Penny Lee can see the end in sight. She has her acceptance letter to UT Austin in hand, and if she can just withstand her clingy mother and her well-meaning but doltish boyfriend a couple more days, she'll be free. And so it is with equal amounts relief and trepidation that she moves into her new dorm with her alarmingly gregarious roommate Jude. Jude comes along with an even more alarmingly vapid best friend Mallory and one 21-year-old ex-uncle by the name of Sam. Sam seems to primarily consist of caffeine and insomnia. He's a surprisingly good chef at a local coffee house. And he is nursing one hell of a broken heart. Penny has no business being captivated by Sam. But then one night she encounters him having a full-blown panic attack in public, and she steps outside her own rigid personal boundaries to try to help. Which is how she ends up listed in his phone under "Emergency Penny." And thus begins a difficult to define, but utterly heart racing relationship made up of texts and longing. But, of course, Sam was having a panic attack for a reason. And Penny has none of the tools she believes she needs to engage in an IRL relationship. And before long, everything looks to come crashing down. As if they weren't balanced precariously enough when they met.
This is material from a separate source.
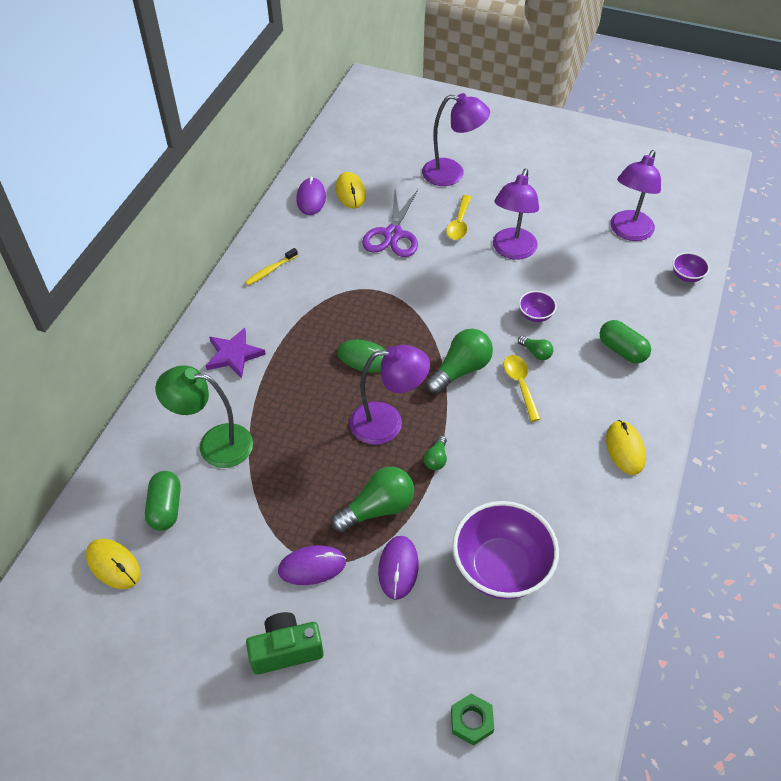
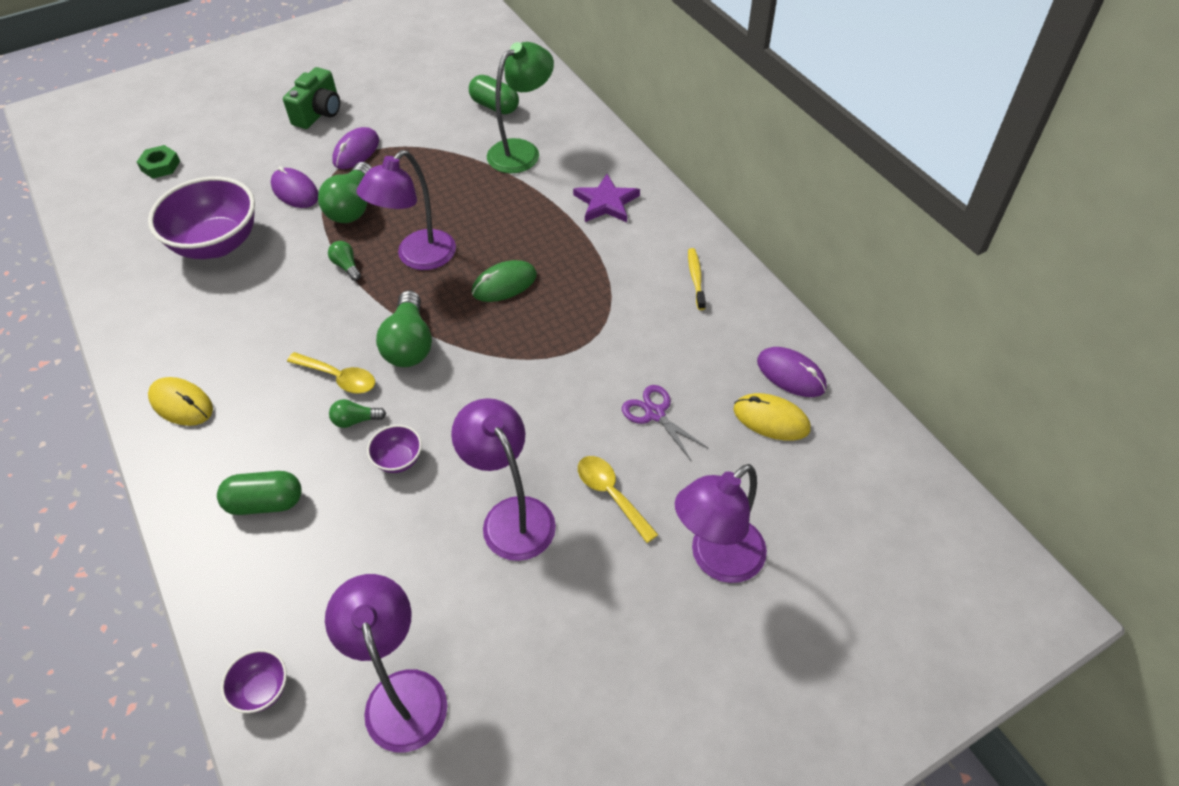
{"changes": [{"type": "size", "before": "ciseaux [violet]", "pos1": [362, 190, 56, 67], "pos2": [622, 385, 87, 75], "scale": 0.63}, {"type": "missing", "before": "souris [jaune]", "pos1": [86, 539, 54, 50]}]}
I really had no idea going in what this book would be like. The Rainbow Rowell blurb obviously brought Eleanor and Park (and Fangirl, too) to mind, but I was understandably wary of allowing those comparisons too much room in my head. I resolved to just allow it to surround me and see who we both were together and how we got on.
Penny was looking at her phone when the screen lit up in her hand.

It was a call.

From Sam.

Whoa.

Penny glanced at a still-sleeping Jude, quietly got out of bed, and went into the bathroom.

"Hi."

His voice was deep, as if he'd just woken up.

"Hi?"

Penny cleared her throat. "You called me."

She heard him laugh.

Penny ran the shower, as if the room were bugged.

"I'm aware of that."

"Why the escalation?" she asked him.

He laughed again. Penny had no idea why she worded it like that.

"I mean, why'd you call?"

"You didn't answer me."

"What?"

Penny's heart was hammering. She sat on the floor.

"I asked if you were okay. You didn't respond. I became momentarily worried."

"Oh, sorry. Yeah, I'm fine. I was thinking about momstuff."

"Well, it's the responsibility of the emergency contact to inquire."

"I'm going to be honest with you: The rules of emergency contacts continue to evade me."

He laughed again. Penny smiled so hard it broke her face.
I was smiling and disarmed within a handful of words. Emergency Contact is relentlessly its own thing. It has a distinct groove and offbeat rhythm that I found incredibly appealing, even as it dug its way under my skin. Penny and Sam are both already wrecked and waving in the wind when the story opens. There was no way it was going to be a comfortable ride. And it really isn't. It is not a comfortable tale in any way. But you can't get it out of your head. And the truth is I never even wanted to. It's messy and a bit grimy, coltish and self-conscious at every turn. I loved it. And those texts. Those blunt and awkward and endlessly charming texts. Once they really get going, it's impossible to resist crushing quantities of hope. That they will meet, for once, with everything laid out on the table. That real life interaction will be a distant possibility and that it won't simultaneously ruin the delicate ecosystem that is their virtual relationship. That the heaviness of their pasts won't overshadow the truth of where and who they are now. The presence of Jude and Mallory, Sam's . . . Lorraine, along with Penny's mother and the specter of Sam's take up just the right amount of space in the story. Everyone is flawed and possible, and the whole thing is just so real I could feel every one of Penny's unwelcome blushes and the ragged edge of Sam's defeated mattress on the floor. I held my breath. In the end, I suppose that's the best way to characterize my enjoyment of this debut novel. I held my breath.